How did all this come to be? How could a country blessed with vast water resources be facing such a crisis as this? The answers are subtly hinted at in the Nepali media. Fury behind closed doors with the deplorable turn of events has not quite translated onto the printed page yet. You still need to be careful with what is said and how it is said in the country. Last week, a group of thugs associated with a Maoist-led union in the capital city stormed the offices of a major news media organization, injuring and scaring the crap out of a number of employees just trying to do their job.
In a somewhat quixotic arrangement, Nepal sells electricity to India but then buys over two times as much back from the country that borders it to the south. You can imagine how much money has fled Nepal once that odd deal was penned. There are also whispered grumblings of an ‘electricity mafia’. To fuel the fire, government officials who are supposed to be espousing communist equality are savouring the comforts of uninterrupted electricity consumption. There is a stench of corruption in the air.
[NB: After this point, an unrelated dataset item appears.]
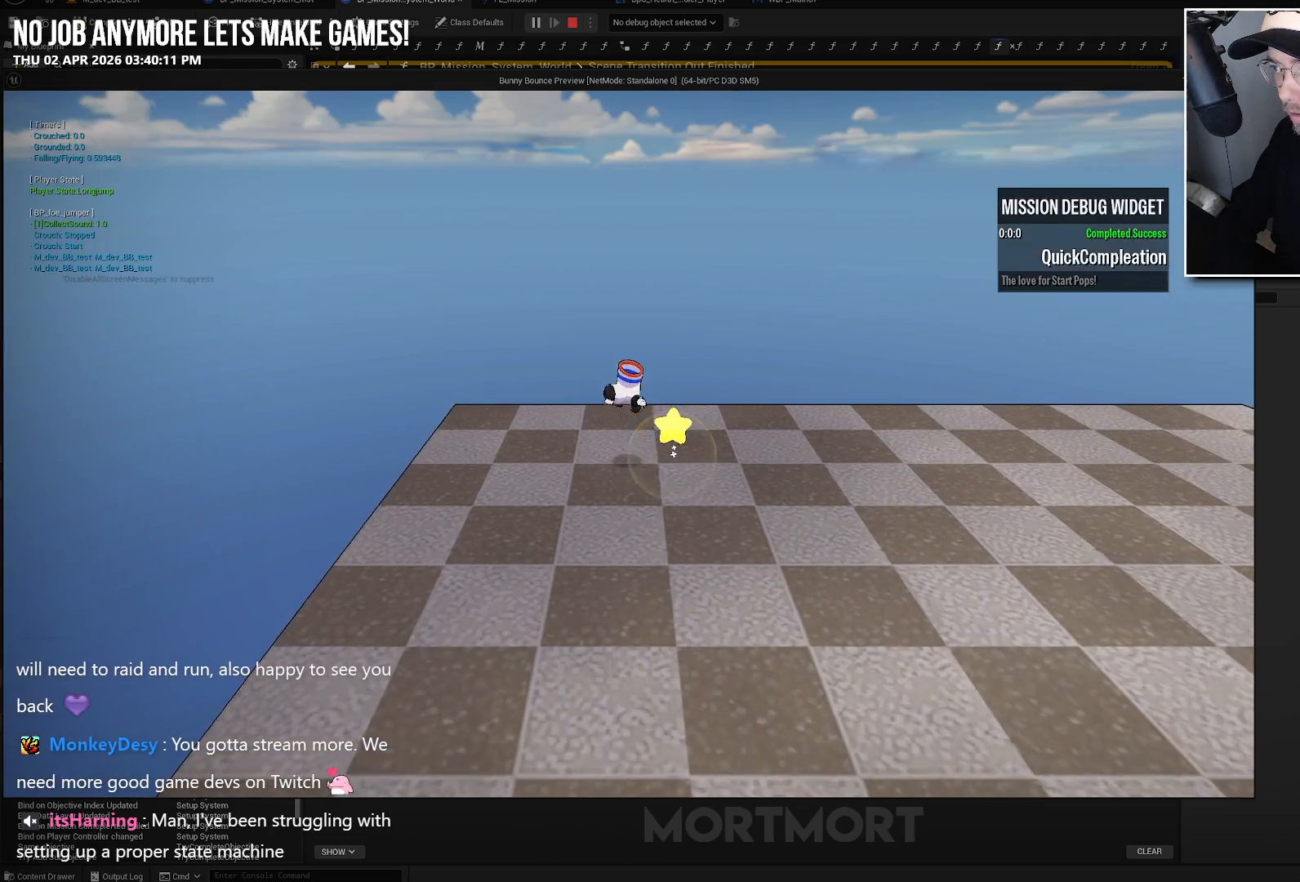
{"buttons": [], "left_stick": "down", "right_stick": "center", "events": []}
Few countries have more NGO’s working in the field than Nepal. Almost a quarter of tourists one encounters on a given day in the country have volunteered to some extent with one organization or the other. Strangely though, with all these funds pouring in, very little of it, if any, is being diverted into significantly addressing the country’s most pressing problem.
To be fair, government officials claim that due to a dry season, reservoir levels are dangerously low.
Some fatalistic citizens blame it all on the fact that Nepal is a poor country but this is only a half-truth. Yes, there is poverty in the country but there is certainly enough to make electricity production a priority, to move in a direction that starts to solve this issue, and to take it seriously. Otherwise, in the midst of the current global economic deep-freeze, this fragile economy will tank further with the very real possibility that the political climate will degenerate into another period of renewed chaos. The Nepali people endured over a decade of strife and violence, and now with a fledgling democracy already under threat, they deserve better than this.